Background
Oocyte activation is driven by intracellular calcium (Ca2+) oscillations induced by sperm‐specific PLCζ, abrogation of which causes oocyte activation deficiency in humans. Clinical PLCζ investigations have been limited to severe male infertility conditions, while PLCζ levels and localisation patterns have yet to be associated with general sperm viability.
Materials and Methods
PLCζ profiles were examined within a general population of males attending a fertility clinic (65 patients; aged 29‐53), examining PLCζ throughout various fractions of sperm viability. Male recruitment criteria required a minimum sperm count of 5 × 106 spermatozoa/mL, while all female patients included in this study yielded at least five oocytes for treatment.

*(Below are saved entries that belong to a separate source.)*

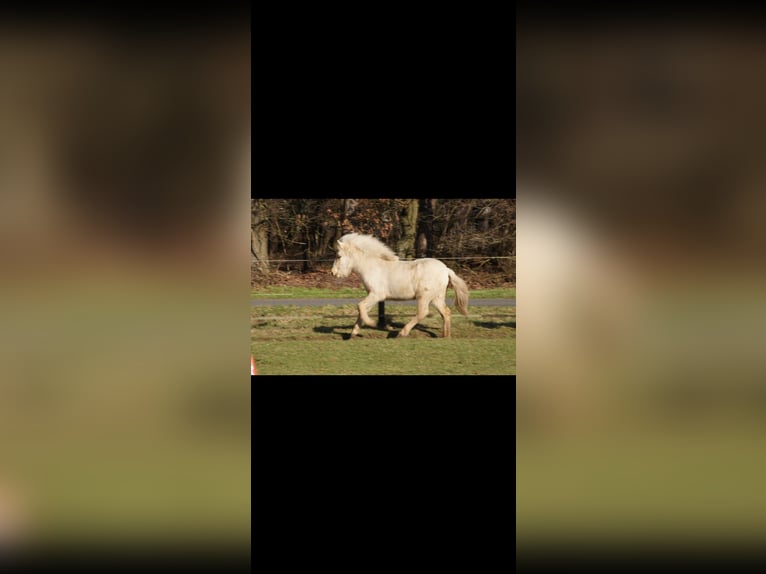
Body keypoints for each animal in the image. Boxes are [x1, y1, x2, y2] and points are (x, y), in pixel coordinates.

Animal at [330, 233, 468, 338]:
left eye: (338, 256)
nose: (333, 273)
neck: (372, 267)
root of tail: (446, 270)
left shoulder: (377, 295)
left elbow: (360, 307)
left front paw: (373, 324)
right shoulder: (372, 295)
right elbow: (362, 310)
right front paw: (353, 333)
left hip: (424, 296)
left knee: (423, 312)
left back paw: (402, 333)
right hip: (436, 297)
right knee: (446, 312)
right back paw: (445, 336)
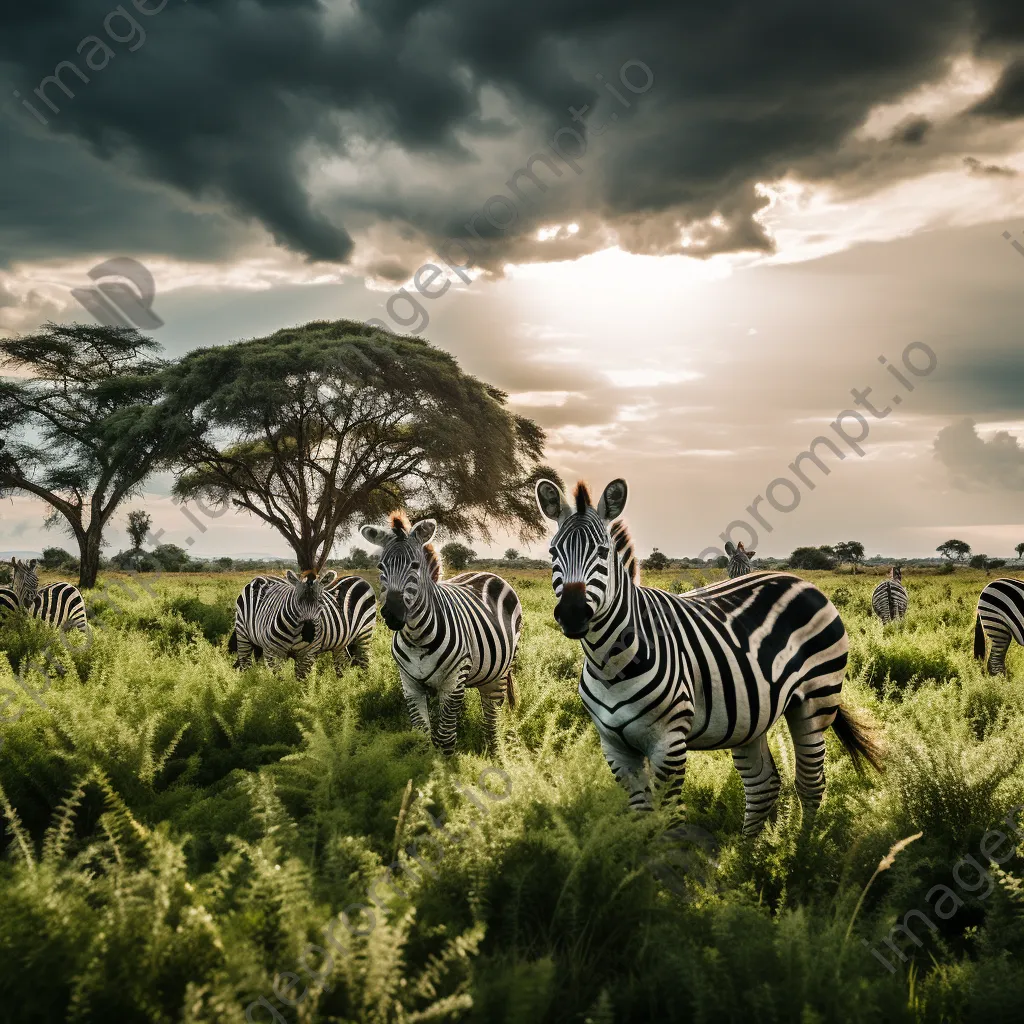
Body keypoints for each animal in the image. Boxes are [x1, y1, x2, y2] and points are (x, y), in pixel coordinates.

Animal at [358, 509, 520, 753]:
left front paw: (444, 763)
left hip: (499, 673)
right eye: (380, 567)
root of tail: (487, 573)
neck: (417, 637)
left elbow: (445, 737)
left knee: (492, 716)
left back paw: (495, 751)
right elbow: (422, 735)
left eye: (415, 565)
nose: (393, 614)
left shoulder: (453, 680)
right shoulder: (410, 683)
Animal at [536, 475, 880, 835]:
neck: (609, 661)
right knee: (763, 784)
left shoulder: (669, 742)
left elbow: (670, 823)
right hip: (750, 717)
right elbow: (643, 820)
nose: (573, 614)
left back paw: (802, 846)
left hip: (815, 700)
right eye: (553, 552)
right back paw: (749, 851)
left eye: (603, 552)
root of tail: (799, 579)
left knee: (811, 783)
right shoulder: (615, 748)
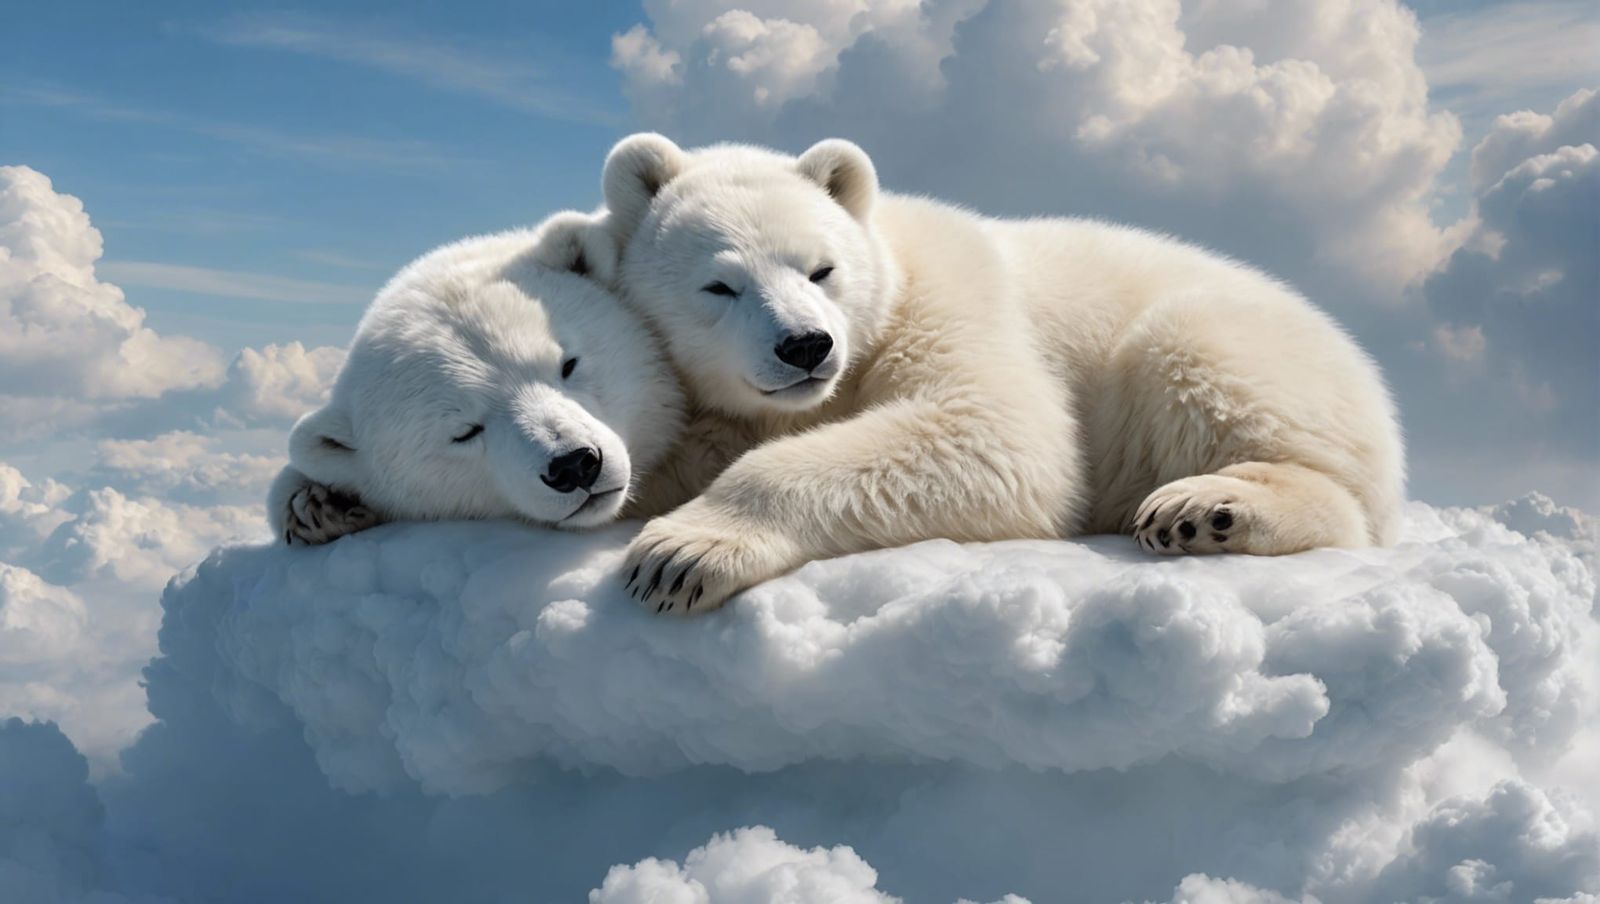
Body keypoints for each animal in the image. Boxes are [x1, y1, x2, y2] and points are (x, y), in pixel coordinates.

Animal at [599, 134, 1406, 615]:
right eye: (720, 285)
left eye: (821, 269)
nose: (807, 346)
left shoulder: (946, 302)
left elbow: (996, 433)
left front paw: (679, 555)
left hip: (1256, 349)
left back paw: (1205, 507)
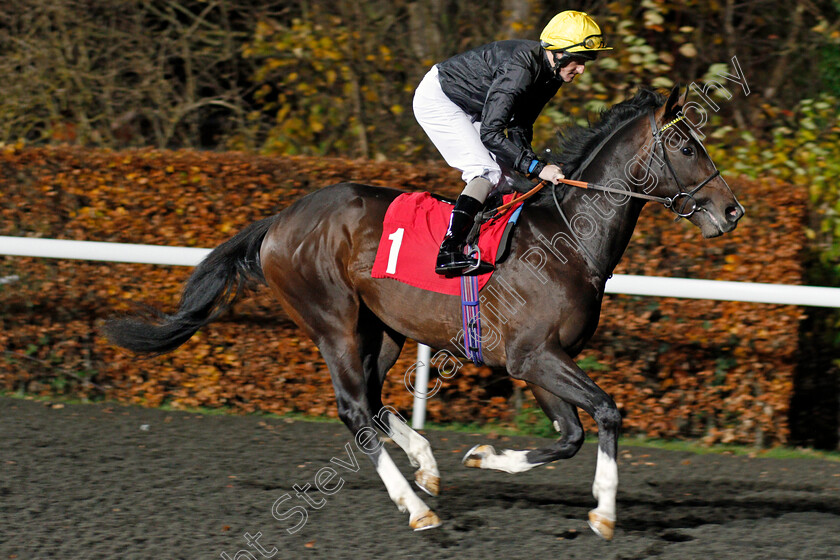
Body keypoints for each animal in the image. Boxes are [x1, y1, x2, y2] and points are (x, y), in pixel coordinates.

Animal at [103, 86, 740, 540]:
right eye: (687, 147)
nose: (731, 211)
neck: (569, 240)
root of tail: (280, 220)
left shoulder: (537, 360)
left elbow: (569, 435)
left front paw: (485, 457)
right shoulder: (534, 356)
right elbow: (606, 412)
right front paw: (604, 513)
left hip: (381, 329)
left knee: (374, 400)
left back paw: (425, 465)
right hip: (333, 323)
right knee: (354, 411)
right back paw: (415, 507)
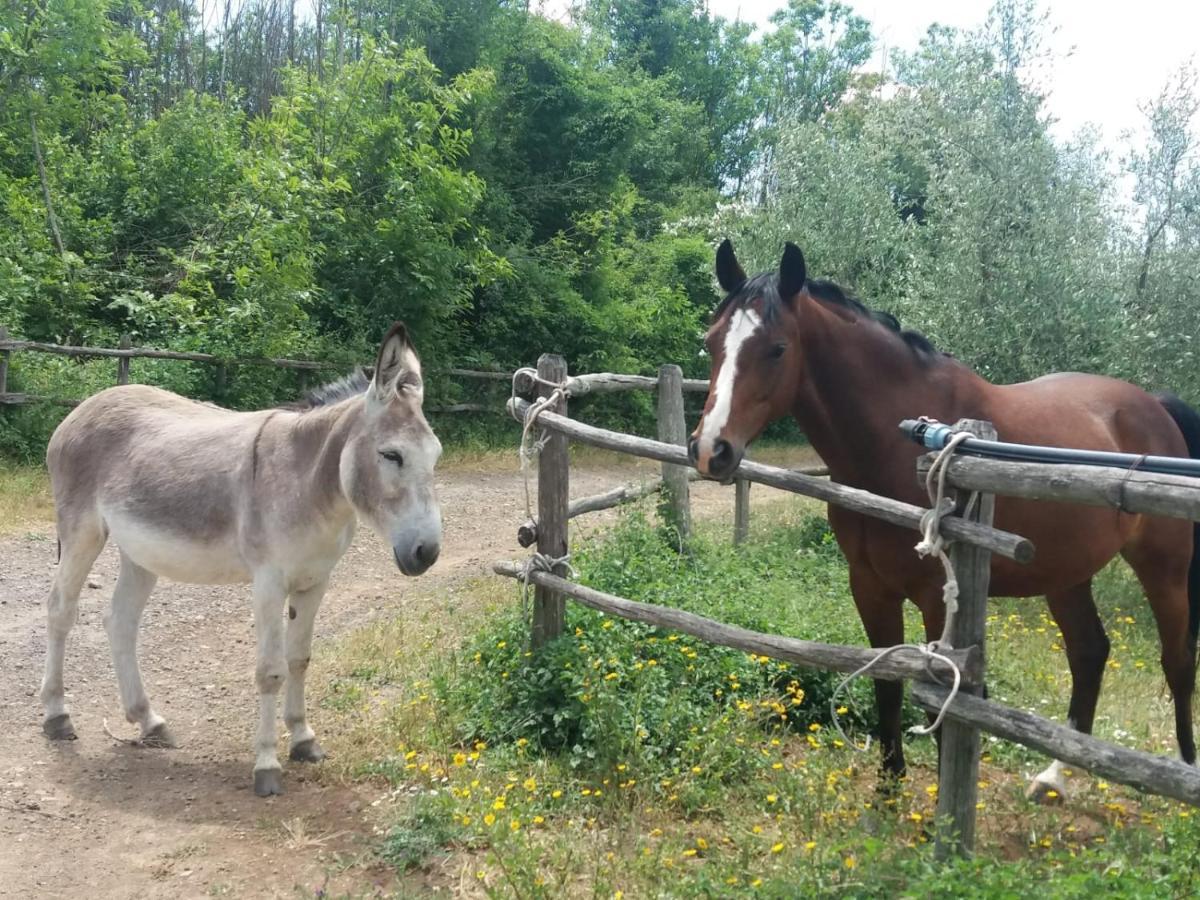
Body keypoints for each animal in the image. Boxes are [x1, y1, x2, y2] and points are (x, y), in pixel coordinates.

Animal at [42, 321, 448, 796]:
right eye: (391, 455)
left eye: (436, 456)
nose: (426, 552)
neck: (309, 484)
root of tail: (89, 403)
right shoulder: (269, 582)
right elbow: (270, 670)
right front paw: (267, 766)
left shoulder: (316, 580)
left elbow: (300, 659)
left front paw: (304, 740)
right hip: (82, 532)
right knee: (60, 610)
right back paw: (57, 716)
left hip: (139, 550)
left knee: (120, 620)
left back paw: (148, 721)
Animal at [691, 243, 1200, 801]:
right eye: (711, 341)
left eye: (777, 349)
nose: (710, 450)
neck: (894, 445)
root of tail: (1154, 405)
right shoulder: (870, 588)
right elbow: (887, 684)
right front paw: (888, 791)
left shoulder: (939, 600)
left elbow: (944, 702)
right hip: (1067, 574)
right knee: (1089, 652)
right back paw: (1055, 776)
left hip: (1164, 568)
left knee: (1177, 662)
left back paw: (1182, 770)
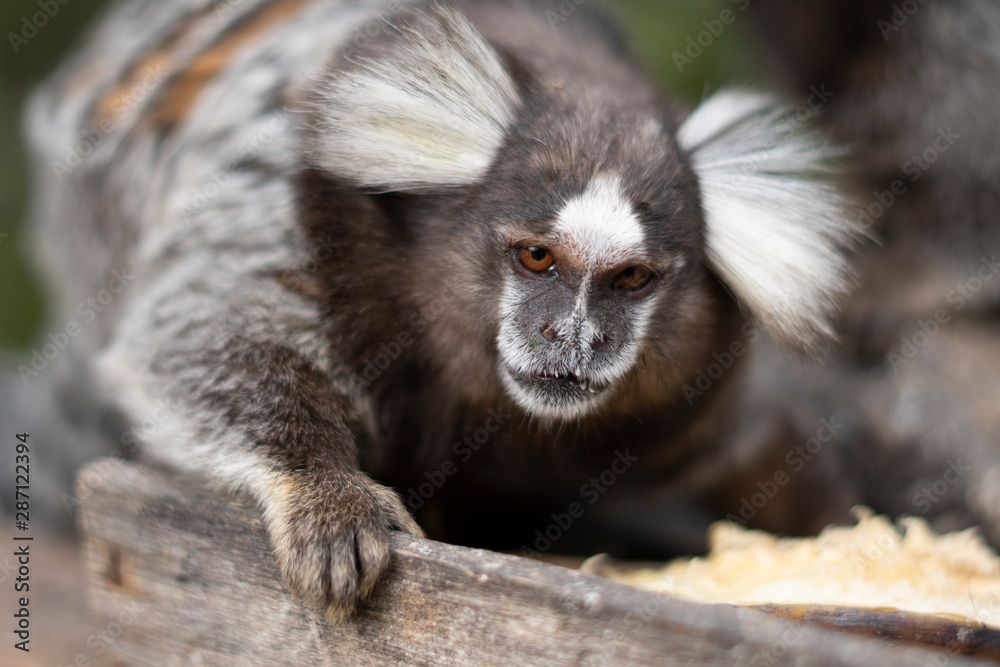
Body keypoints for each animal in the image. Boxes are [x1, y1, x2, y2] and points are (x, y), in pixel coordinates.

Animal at [24, 0, 859, 621]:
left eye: (630, 278)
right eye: (536, 258)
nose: (574, 336)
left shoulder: (685, 414)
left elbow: (756, 446)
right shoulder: (295, 201)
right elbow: (202, 336)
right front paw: (323, 490)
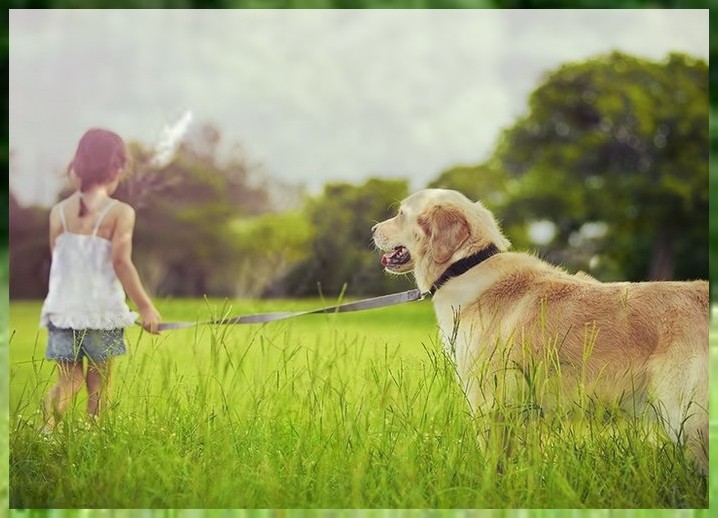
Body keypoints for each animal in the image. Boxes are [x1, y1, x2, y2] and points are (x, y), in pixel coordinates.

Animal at [374, 190, 712, 476]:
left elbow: (492, 463)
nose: (373, 229)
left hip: (689, 418)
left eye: (401, 214)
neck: (465, 266)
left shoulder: (488, 402)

Sperm count, motility and semen volume were recorded according to standard WHO reference guidelines and correlated with PLCζ profiles examined via immunoblotting and immunofluorescence. Appropriate fertility treatments were performed following routine clinical standard operating protocols, and fertilisation success determined by successful observation of second polar body extrusion.
Results and Discussion
Four distinct PLCζ patterns were observed at the equatorial, acrosomal + equatorial regions of the sperm head, alongside a dispersed pattern, and a population of spermatozoa without any PLCζ. Acrosomal + equatorial PLCζ correlated most to sperm health, while dispersed PLCζ correlated to decreased sperm viability. Total levels of PLCζ exhibited significant correlations with sperm parameters. PLCζ variance corresponded to reduced sperm health, potentially underlying cases of male sub‐fertility and increasing male age. Finally, significantly higher levels of PLCζ were exhibited by cases of fertilisation success, alongside higher proportions of Ac + Eq, and lower levels of dispersed PLCζ.
Conclusions
PLCζ potentially represents a biomarker of sperm health, and fertilisation capacity in general cases of patients seeking fertility treatment, and not just cases of repeated fertilisation. Further focused investigations are required with larger cohorts to examine the full clinical potential of PLCζ.